* **Extracted page text data**
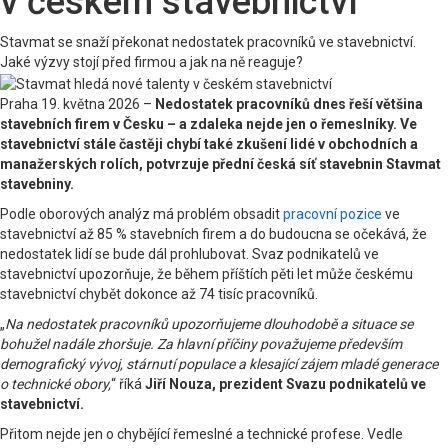
v českém stavebnictví
Stavmat se snaží překonat nedostatek pracovníků ve stavebnictví.
Jaké výzvy stojí před firmou a jak na ně reaguje?
Praha 19. května 2026 –
Nedostatek pracovníků dnes řeší většina
stavebních firem v Česku – a zdaleka nejde jen o řemeslníky. Ve
stavebnictví stále častěji chybí také zkušení lidé v obchodních a
manažerských rolích, potvrzuje přední česká síť stavebnin Stavmat
stavebniny.
Podle oborových analýz má problém obsadit
pracovní pozice
ve
stavebnictví až 85 % stavebních firem a do budoucna se očekává, že
nedostatek lidí se bude dál prohlubovat. Svaz podnikatelů ve
stavebnictví upozorňuje, že během příštích pěti let může českému
stavebnictví chybět dokonce až 74 tisíc pracovníků.
„
Na nedostatek pracovníků upozorňujeme dlouhodobě a situace se
bohužel nadále zhoršuje. Za hlavní příčiny považujeme především
demografický vývoj, stárnutí populace a klesající zájem mladé generace
o technické obory,
“ říká
Jiří Nouza, prezident Svazu podnikatelů ve
stavebnictví.
Přitom nejde jen o chybějící řemeslné a technické profese. Vedle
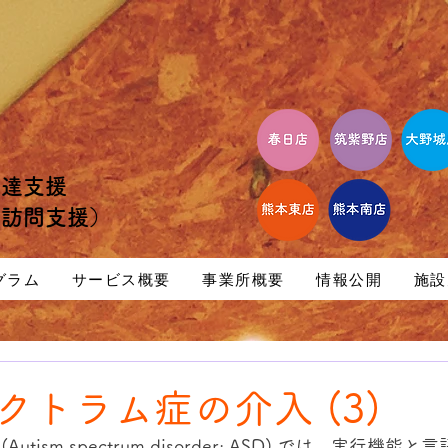
発達支援
等訪問支援）
グラム
サービス概要
事業所概要
情報公開
施設
クトラム症の介入 (3)
tism spectrum disorder: ASD) では、実行機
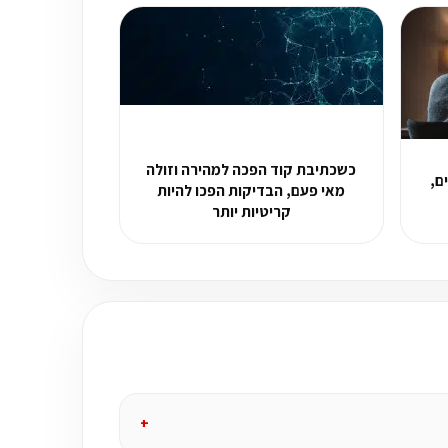
כשכתיבת קוד הפכה למהירה וזולה
סלולים,
מאי פעם, הבדיקות הפכו להיות
קריטיות יותר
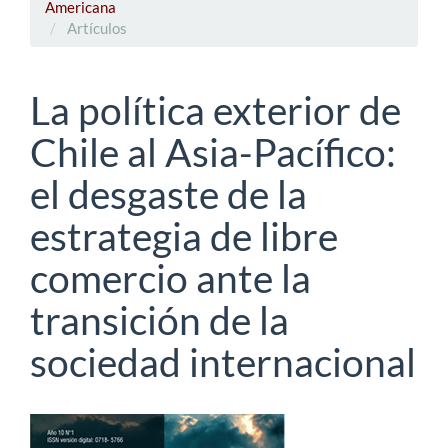
Americana
Artículos
La política exterior de
Chile al Asia-Pacífico:
el desgaste de la
estrategia de libre
comercio ante la
transición de la
sociedad internacional
Barra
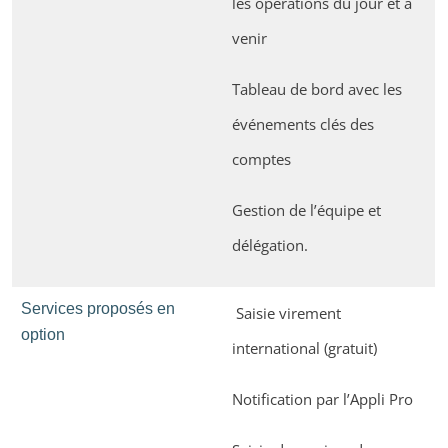
les opérations du jour et à
venir
Tableau de bord avec les
événements clés des
comptes
Gestion de l’équipe et
délégation.
Services proposés en
Saisie virement
option
international (gratuit)
Notification par l’Appli Pro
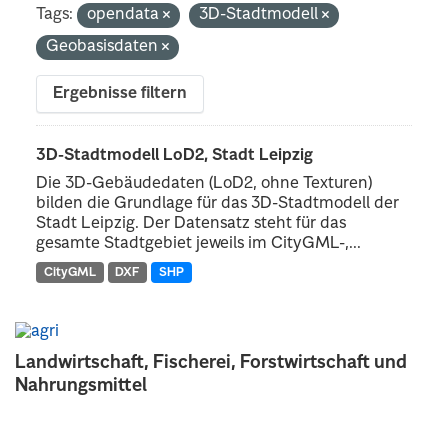
Tags:
opendata
3D-Stadtmodell
Geobasisdaten
Ergebnisse filtern
3D-Stadtmodell LoD2, Stadt Leipzig
Die 3D-Gebäudedaten (LoD2, ohne Texturen)
bilden die Grundlage für das 3D-Stadtmodell der
Stadt Leipzig. Der Datensatz steht für das
gesamte Stadtgebiet jeweils im CityGML-,...
CityGML
DXF
SHP
Landwirtschaft, Fischerei, Forstwirtschaft und
Nahrungsmittel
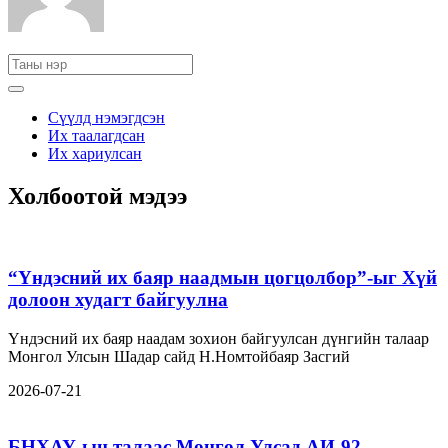
Сүүлд нэмэгдсэн
Их таалагдсан
Их хариулсан
Холбоотой мэдээ
“Үндэсний их баяр наадмын цогцолбор”-ыг Хүй
долоон худагт байгуулна
Үндэсний их баяр наадам зохион байгуулсан дүнгийн талаар
Монгол Улсын Шадар сайд Н.Номтойбаяр Засгий
2026-07-21
БНХАУ-ын талаас Монгол Улсад АИ-92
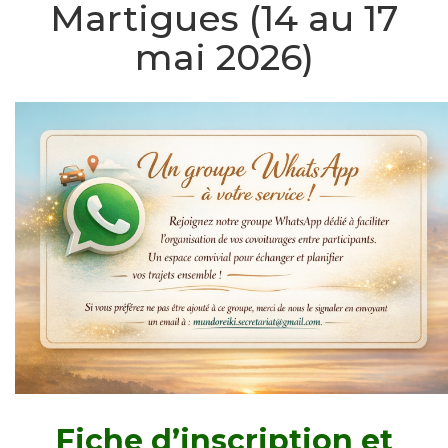
Martigues (14 au 17
mai 2026)
Fiche d’inscription et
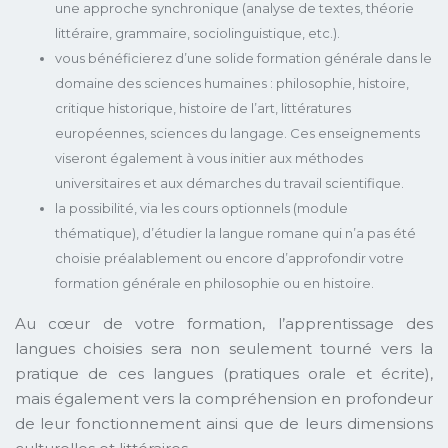
une approche synchronique (analyse de textes, théorie
littéraire, grammaire, sociolinguistique, etc.).
vous bénéficierez d’une solide formation générale dans le
domaine des sciences humaines : philosophie, histoire,
critique historique, histoire de l’art, littératures
européennes, sciences du langage. Ces enseignements
viseront également à vous initier aux méthodes
universitaires et aux démarches du travail scientifique.
la possibilité, via les cours optionnels (module
thématique), d’étudier la langue romane qui n’a pas été
choisie préalablement ou encore d’approfondir votre
formation générale en philosophie ou en histoire.
Au cœur de votre formation, l’apprentissage des
langues choisies sera non seulement tourné vers la
pratique de ces langues (pratiques orale et écrite),
mais également vers la compréhension en profondeur
de leur fonctionnement ainsi que de leurs dimensions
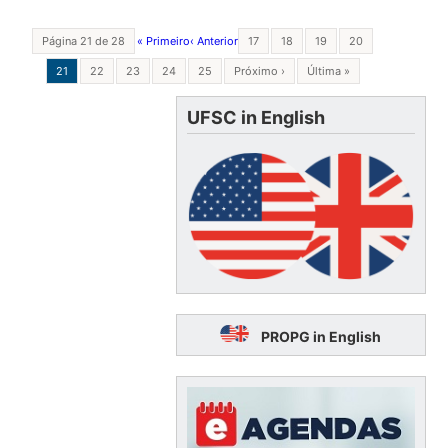
Página 21 de 28
« Primeiro
‹ Anterior
17
18
19
20
21
22
23
24
25
Próximo ›
Última »
UFSC in English
PROPG in English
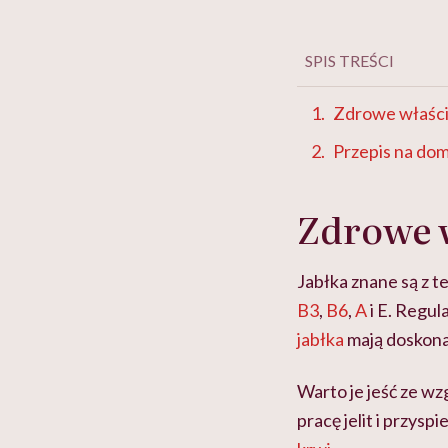
SPIS TREŚCI
Zdrowe właści
Przepis na do
Zdrowe w
Jabłka znane są z t
B3
,
B6
,
A
i E. Regu
jabłka
mają doskonał
Warto je jeść ze wz
pracę jelit i przysp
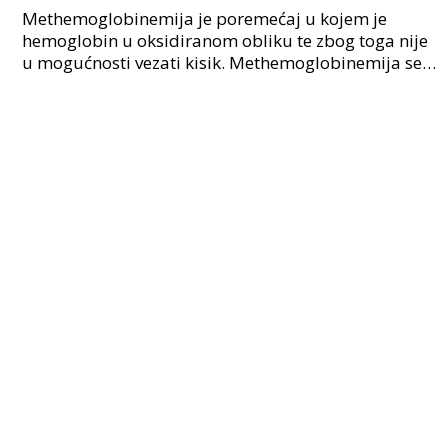
Methemoglobinemija je poremećaj u kojem je
hemoglobin u oksidiranom obliku te zbog toga nije
u mogućnosti vezati kisik. Methemoglobinemija se
može opisati i kao oscilacija količine
methemoglobina i he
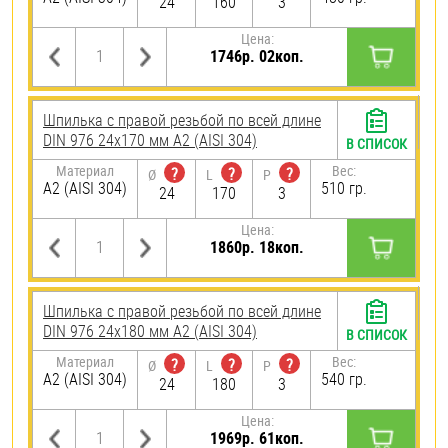
24
160
3
Цена:
1746р. 02коп.
Шпилька с правой резьбой по всей длине
DIN 976 24х170 мм А2 (AISI 304)
В СПИСОК
Материал
Вес:
?
?
?
Ø
L
P
А2 (AISI 304)
510 гр.
24
170
3
Цена:
1860р. 18коп.
Шпилька с правой резьбой по всей длине
DIN 976 24х180 мм А2 (AISI 304)
В СПИСОК
Материал
Вес:
?
?
?
Ø
L
P
А2 (AISI 304)
540 гр.
24
180
3
Цена:
1969р. 61коп.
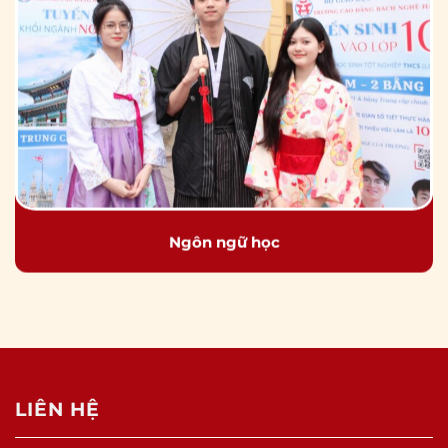
Ngôn ngữ học
LIÊN HỆ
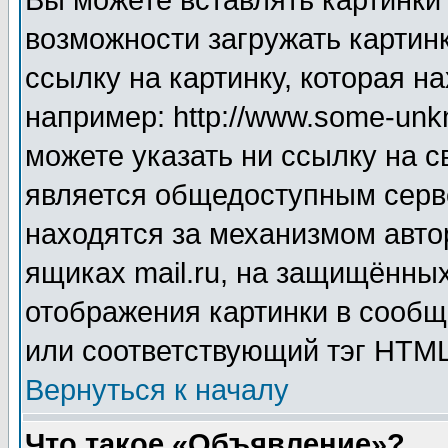
Вы можете вставлять картинки
возможности загружать картин
ссылку на картинку, которая н
например: http://www.some-unkn
можете указать ни ссылку на с
является общедоступным серве
находятся за механизмом авто
ящиках mail.ru, на защищённых
отображения картинки в сообщ
или соответствующий тэг HTML
Вернуться к началу
Что такое «Объявление»?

* **ABOUT THIS EXERCISE**
Copy every line of the material above word for word, and leave out the picture markers.

* **ANSWER BELOW**
v českém stavebnictví
Stavmat se snaží překonat nedostatek pracovníků ve stavebnictví.
Jaké výzvy stojí před firmou a jak na ně reaguje?
Praha 19. května 2026 –
Nedostatek pracovníků dnes řeší většina
stavebních firem v Česku – a zdaleka nejde jen o řemeslníky. Ve
stavebnictví stále častěji chybí také zkušení lidé v obchodních a
manažerských rolích, potvrzuje přední česká síť stavebnin Stavmat
stavebniny.
Podle oborových analýz má problém obsadit
pracovní pozice
ve
stavebnictví až 85 % stavebních firem a do budoucna se očekává, že
nedostatek lidí se bude dál prohlubovat. Svaz podnikatelů ve
stavebnictví upozorňuje, že během příštích pěti let může českému
stavebnictví chybět dokonce až 74 tisíc pracovníků.
„
Na nedostatek pracovníků upozorňujeme dlouhodobě a situace se
bohužel nadále zhoršuje. Za hlavní příčiny považujeme především
demografický vývoj, stárnutí populace a klesající zájem mladé generace
o technické obory,
“ říká
Jiří Nouza, prezident Svazu podnikatelů ve
stavebnictví.
Přitom nejde jen o chybějící řemeslné a technické profese. Vedle
発達支援
等訪問支援）
グラム
サービス概要
事業所概要
情報公開
施設
クトラム症の介入 (3)
tism spectrum disorder: ASD) では、実行機
כשכתיבת קוד הפכה למהירה וזולה
סלולים,
מאי פעם, הבדיקות הפכו להיות
קריטיות יותר
Americana
Artículos
La política exterior de
Chile al Asia-Pacífico:
el desgaste de la
estrategia de libre
comercio ante la
transición de la
sociedad internacional
Barra
les opérations du jour et à
venir
Tableau de bord avec les
événements clés des
comptes
Gestion de l’équipe et
délégation.
Services proposés en
Saisie virement
option
international (gratuit)
Notification par l’Appli Pro
Tags:
opendata
3D-Stadtmodell
Geobasisdaten
Ergebnisse filtern
3D-Stadtmodell LoD2, Stadt Leipzig
Die 3D-Gebäudedaten (LoD2, ohne Texturen)
bilden die Grundlage für das 3D-Stadtmodell der
Stadt Leipzig. Der Datensatz steht für das
gesamte Stadtgebiet jeweils im CityGML-,...
CityGML
DXF
SHP
Landwirtschaft, Fischerei, Forstwirtschaft und
Nahrungsmittel
Сүүлд нэмэгдсэн
Их таалагдсан
Их хариулсан
Холбоотой мэдээ
“Үндэсний их баяр наадмын цогцолбор”-ыг Хүй
долоон худагт байгуулна
Үндэсний их баяр наадам зохион байгуулсан дүнгийн талаар
Монгол Улсын Шадар сайд Н.Номтойбаяр Засгий
2026-07-21
БНХАУ-ын талаас Монгол Улсад АИ-92
Martigues (14 au 17
mai 2026)
Fiche d’inscription et
une approche synchronique (analyse de textes, théorie
littéraire, grammaire, sociolinguistique, etc.).
vous bénéficierez d’une solide formation générale dans le
domaine des sciences humaines : philosophie, histoire,
critique historique, histoire de l’art, littératures
européennes, sciences du langage. Ces enseignements
viseront également à vous initier aux méthodes
universitaires et aux démarches du travail scientifique.
la possibilité, via les cours optionnels (module
thématique), d’étudier la langue romane qui n’a pas été
choisie préalablement ou encore d’approfondir votre
formation générale en philosophie ou en histoire.
Au cœur de votre formation, l’apprentissage des
langues choisies sera non seulement tourné vers la
pratique de ces langues (pratiques orale et écrite),
mais également vers la compréhension en profondeur
de leur fonctionnement ainsi que de leurs dimensions
Página 21 de 28
« Primeiro
‹ Anterior
17
18
19
20
21
22
23
24
25
Próximo ›
Última »
UFSC in English
PROPG in English
SPIS TREŚCI
Zdrowe właści
Przepis na do
Zdrowe w
Jabłka znane są z t
B3
,
B6
,
A
i E. Regu
jabłka
mają doskonał
Warto je jeść ze wz
pracę jelit i przysp
Methemoglobinemija je poremećaj u kojem je
hemoglobin u oksidiranom obliku te zbog toga nije
u mogućnosti vezati kisik. Methemoglobinemija se
može opisati i kao oscilacija količine
methemoglobina i he
24
160
3
Цена:
1746р. 02коп.
Шпилька с правой резьбой по всей длине
DIN 976 24х170 мм А2 (AISI 304)
В СПИСОК
Материал
Вес:
?
?
?
Ø
L
P
А2 (AISI 304)
510 гр.
24
170
3
Цена:
1860р. 18коп.
Шпилька с правой резьбой по всей длине
DIN 976 24х180 мм А2 (AISI 304)
В СПИСОК
Материал
Вес:
?
?
?
Ø
L
P
А2 (AISI 304)
540 гр.
24
180
3
Цена:
1969р. 61коп.
Ngôn ngữ học
LIÊN HỆ
Вы можете вставлять картинки
возможности загружать картин
ссылку на картинку, которая н
например: http://www.some-unkn
можете указать ни ссылку на с
является общедоступным серве
находятся за механизмом авто
ящиках mail.ru, на защищённых
отображения картинки в сообщ
или соответствующий тэг HTML
Вернуться к началу
Что такое «Объявление»?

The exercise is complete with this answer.